By on December 13th, 2008 at 11:54 pm

North Korean Musical Diplomacy Coming to America

I think this is something I can support as being good engagement with North Korea:

North Korea’s orchestras are eager to travel to the United States and replicate the New York Philharmonic Orchestra’s bravura performance in February in the North Korean capital. The negotiations for such a visit that are underway between North Korean officials and American music leaders indicate that informal cultural diplomacy is advancing beyond government-sponsored efforts to ease tensions between the two nations.

The Philharmonic’s president and executive director, Zarin Mehta, who led the orchestra’s trip to Pyongyang, said North Korean music leaders have asked if they can bring an orchestra to play for American audiences. The New York-based Korea Society is brokering discussions among North Korea’s U.N. mission, the State Department and the Philharmonic with a goal of bringing 160 performers from Pyongyang’s State Symphony Orchestra to New York’s Lincoln Center next year, according to a spokesman in Mehta’s office.

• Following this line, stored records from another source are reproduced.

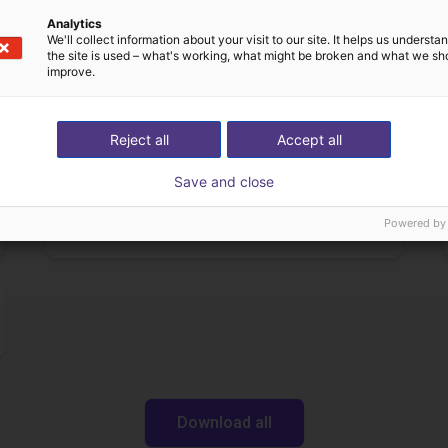
£12,703.34
Analytics
Igus Brasil
We'll collect information about your visit to our site. It helps us underst
the site is used – what's working, what might be broken and what we sh
improve.
Downloads
Reject all
Accept all
Save and close
Data sheet
Powered by
Download all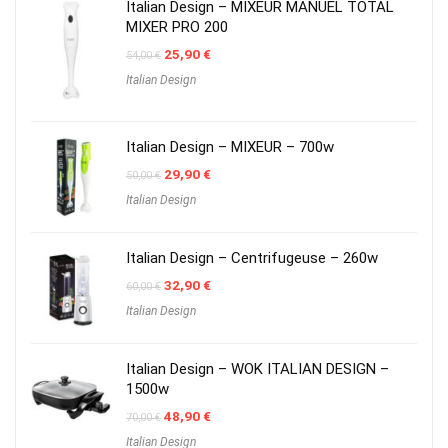
Italian Design – MIXEUR MANUEL TOTAL
MIXER PRO 200
Original
Current
25,90
€
54,00
€
price
price
Italian Design
was:
is:
54,00 €.
25,90 €.
Italian Design – MIXEUR – 700w
Original
Current
29,90
€
50,00
€
price
price
Italian Design
was:
is:
50,00 €.
29,90 €.
Italian Design – Centrifugeuse – 260w
Original
Current
32,90
€
60,00
€
price
price
Italian Design
was:
is:
60,00 €.
32,90 €.
Italian Design – WOK ITALIAN DESIGN –
1500w
Original
Current
48,90
€
70,00
€
price
price
Italian Design
was:
is: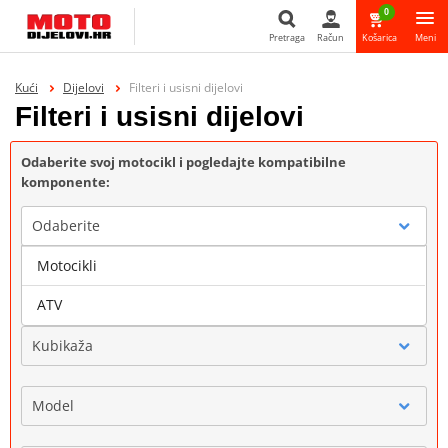
0
Pretraga
Račun
Košarica
Meni
Pretraga
Kući
Dijelovi
Filteri i usisni dijelovi
Filteri i usisni dijelovi
Odaberite svoj motocikl i pogledajte kompatibilne
komponente:
Odaberite
Motocikli
Marka
ATV
Kubikaža
Model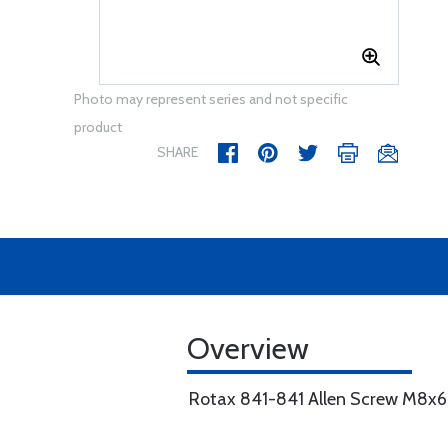
Photo may represent series and not specific
product
SHARE
Overview
Rotax 841-841 Allen Screw M8x65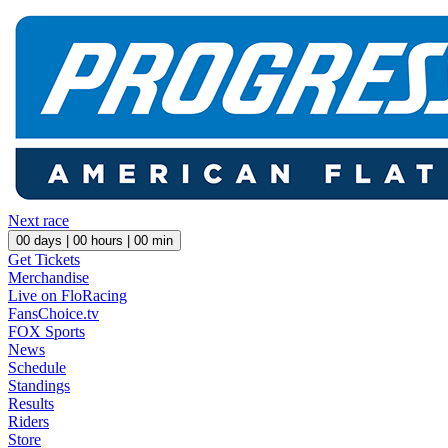
Next race
00
days |
00
hours |
00
min
Get Tickets
Merchandise
Live on FloRacing
FansChoice.tv
FOX Sports
News
Schedule
Standings
Results
Riders
Store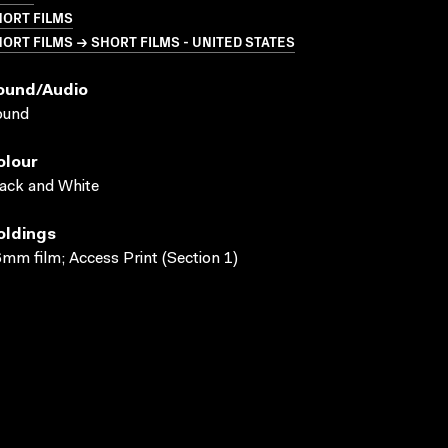
HORT FILMS
ORT FILMS → SHORT FILMS - UNITED STATES
ound/audio
ound
olour
ack and White
oldings
mm film; Access Print (Section 1)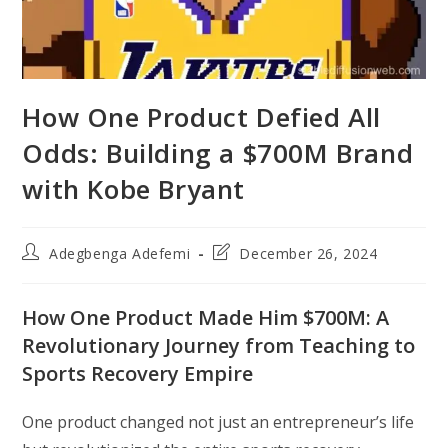
How One Product Defied All
Odds: Building a $700M Brand
with Kobe Bryant
Post
Post
Adegbenga Adefemi
December 26, 2024
author:
last
modified:
How One Product Made Him $700M: A
Revolutionary Journey from Teaching to
Sports Recovery Empire
One product changed not just an entrepreneur’s life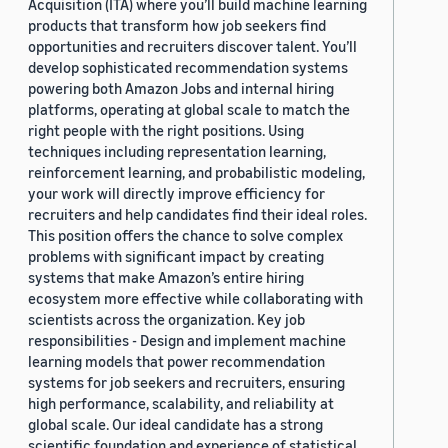
Acquisition (ITA) where you’ll build machine learning
products that transform how job seekers find
opportunities and recruiters discover talent. You’ll
develop sophisticated recommendation systems
powering both Amazon Jobs and internal hiring
platforms, operating at global scale to match the
right people with the right positions. Using
techniques including representation learning,
reinforcement learning, and probabilistic modeling,
your work will directly improve efficiency for
recruiters and help candidates find their ideal roles.
This position offers the chance to solve complex
problems with significant impact by creating
systems that make Amazon’s entire hiring
ecosystem more effective while collaborating with
scientists across the organization. Key job
responsibilities - Design and implement machine
learning models that power recommendation
systems for job seekers and recruiters, ensuring
high performance, scalability, and reliability at
global scale. Our ideal candidate has a strong
scientific foundation and experience of statistical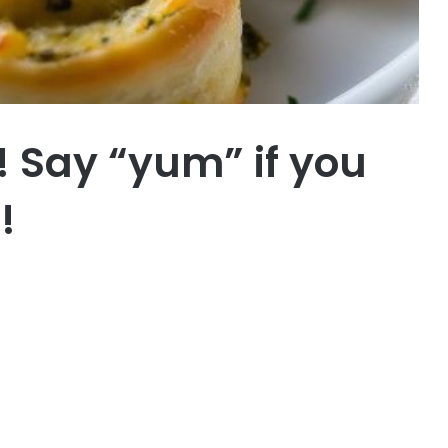
or! Say “yum” if you
!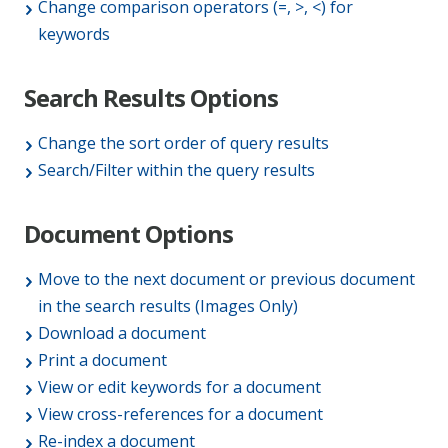
Change comparison operators (=, >, <) for
keywords
Search Results Options
Change the sort order of query results
Search/Filter within the query results
Document Options
Move to the next document or previous document
in the search results (Images Only)
Download a document
Print a document
View or edit keywords for a document
View cross-references for a document
Re-index a document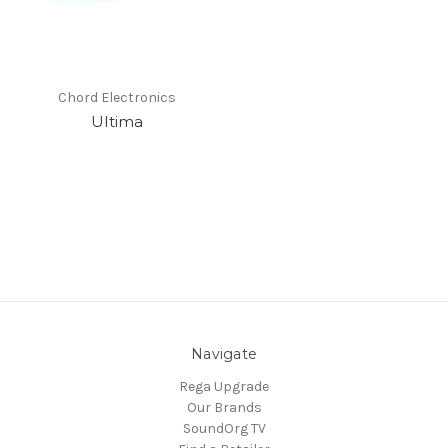
Chord Electronics
Ultima
Navigate
Rega Upgrade
Our Brands
SoundOrg TV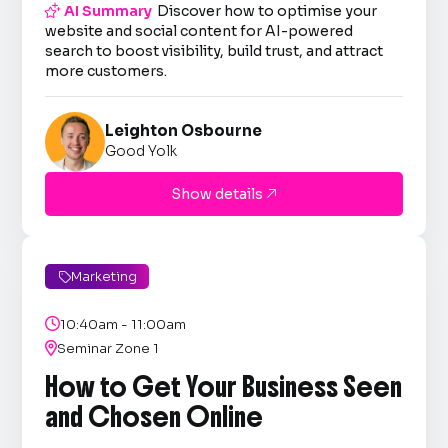

AI Summary
Discover how to optimise your
website and social content for AI-powered
search to boost visibility, build trust, and attract
more customers.
Leighton Osbourne
Good Yolk
Show details

Marketing


10:40am - 11:00am

Seminar Zone 1
How to Get Your Business Seen
and Chosen Online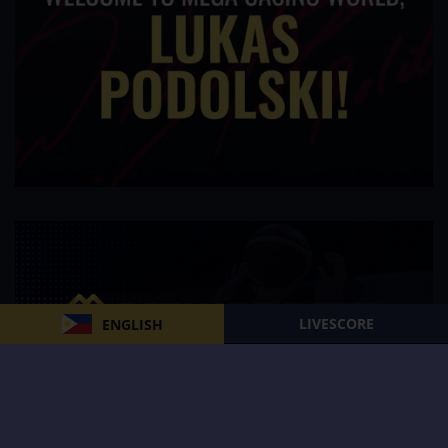
LIVESCORE
ENGLISH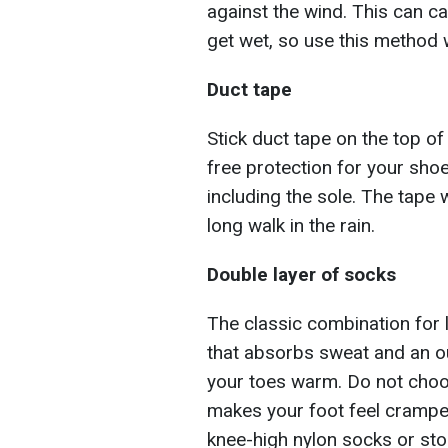
against the wind. This can c
get wet, so use this method w
Duct tape
Stick duct tape on the top of
free protection for your shoes
including the sole. The tape 
long walk in the rain.
Double layer of socks
The classic combination for 
that absorbs sweat and an ou
your toes warm. Do not choos
makes your foot feel cramped
knee-high nylon socks or sto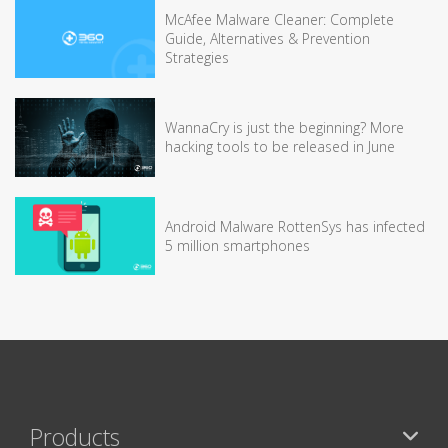
McAfee Malware Cleaner: Complete
Guide, Alternatives & Prevention
Strategies
WannaCry is just the beginning? More
hacking tools to be released in June
Android Malware RottenSys has infected
5 million smartphones
Products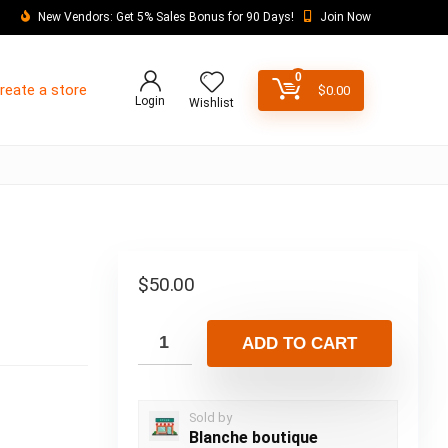
New Vendors: Get 5% Sales Bonus for 90 Days!
Join Now
0
reate a store
$
0.00
Login
Wishlist
$
50.00
ADD TO CART
Sold by
Blanche boutique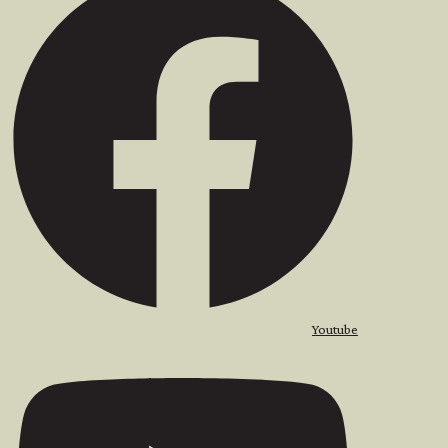
Youtube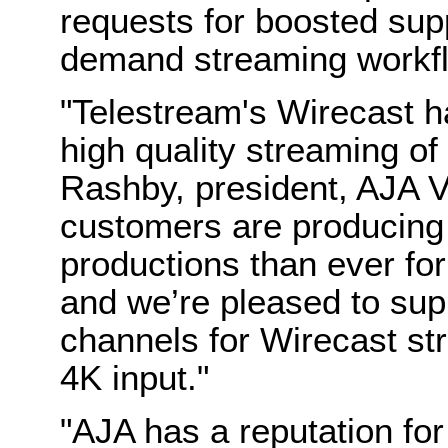
requests for boosted supp
demand streaming workf
"Telestream's Wirecast ha
high quality streaming of 
Rashby, president, AJA 
customers are producing
productions than ever for
and we’re pleased to supp
channels for Wirecast str
4K input."
"AJA has a reputation for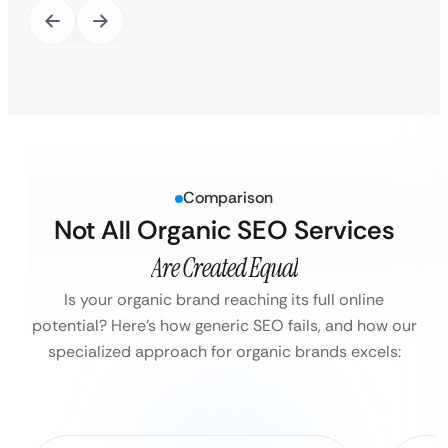
Comparison
Not All Organic SEO Services
Are Created Equal
Is your organic brand reaching its full online
potential?
Here’s how generic SEO fails, and how our
specialized approach for organic brands excels: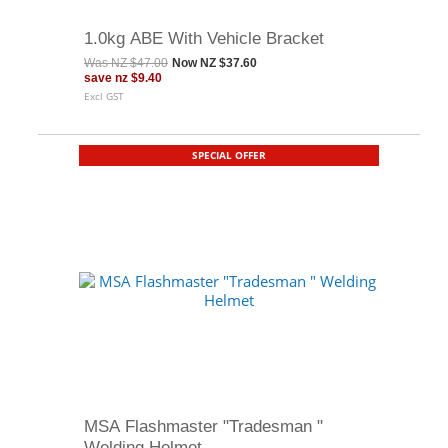
1.0kg ABE With Vehicle Bracket
Was
NZ $47.00
Now
NZ $37.60
save
nz $9.40
Excl GST
SPECIAL OFFER
MSA Flashmaster "Tradesman "
Welding Helmet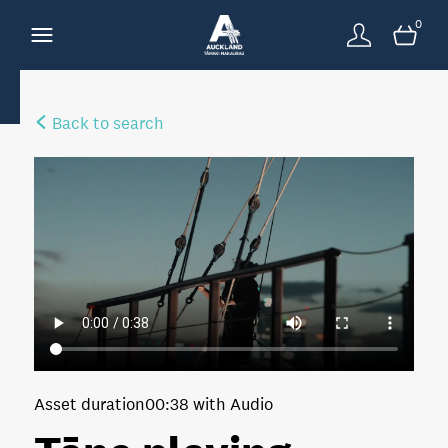
0
Back to search
Asset duration
00:38 with Audio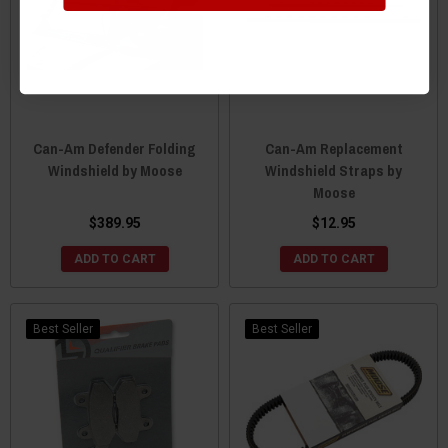
Can-Am Defender Folding
Can-Am Replacement
Windshield by Moose
Windshield Straps by
Moose
$389.95
$12.95
ADD TO CART
ADD TO CART
Best Seller
Best Seller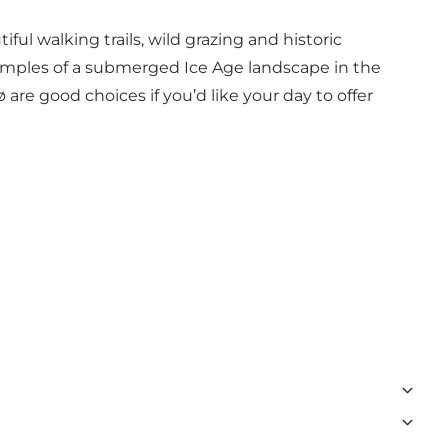
ul walking trails, wild grazing and historic
 examples of a submerged Ice Age landscape in the
 good choices if you’d like your day to offer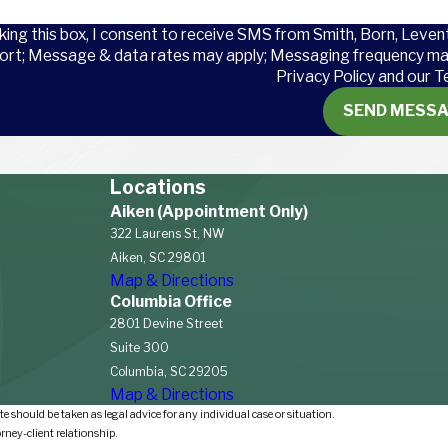
king this box, I consent to receive SMS from Smith, Born, Leven
ort; Message & data rates may apply; Messaging frequency may
Privacy Policy and our T
SEND MESS
s are
U.S.
Locations
elf-
Aiken (Appointment Only)
lify for
322 Laurens St, NW
Aiken, SC 29801
Map & Directions
Columbia Office
covering
2801 Devine Street
nworkers
Suite 300
pport
Columbia, SC 29205
Map & Directions
e should be taken as legal advice for any individual case or situation.
orney-client relationship.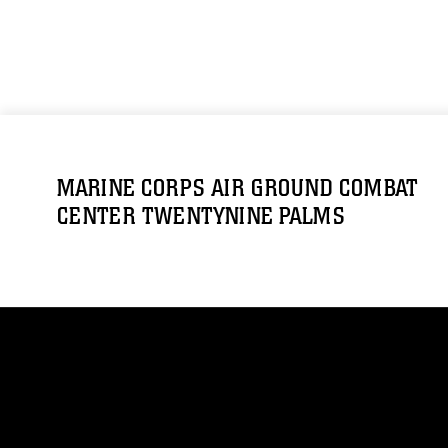
MARINE CORPS AIR GROUND COMBAT
CENTER TWENTYNINE PALMS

The Korea Society’s executive director, Frederick F. Carriere, who is planning how to raise the estimated $750,000 cost of the proposed visit, said the State Department gave its tentative approval in October. The trip, he warned, depends on whether U.S.-North Korean relations do not deteriorate further.  [Washington Post]

The cost of $750,000 for the trip is not outrageous because it comes out to $4,687 per North Korean performer which should be about the cost of flying the a performer over and staying in New York.

As the article suggests, I am willing to bet that the North Koreans will use this musical performance as a bargaining chip in negotiations.  If the US side wants to support this trip then I recommend the State Department tells the North Koreans that the trip will be immediately cancelled if it is used a bargaining chip in negotations between the two countries.

Anyway the article then goes on to promote Barack Obama as some kind of North Korean human rights advocate:

President-elect Barack Obama urged the Bush administration during the election campaign to push for an end to the forced deportation by China of North Korean defectors.

“They should not be forcibly returned into persecution; they should have the protection to which asylum seekers and refugees are entitled under international law,” Obama said in May in a letter to the Korean Church Coalition for North Korea Freedom. “These issues should be on the table when we talk to countries in the region, including China.”

Maybe the author of this article, Nora Boustany should ask the family of Kim Dong-shik how much Obama cares about North Korean human rights.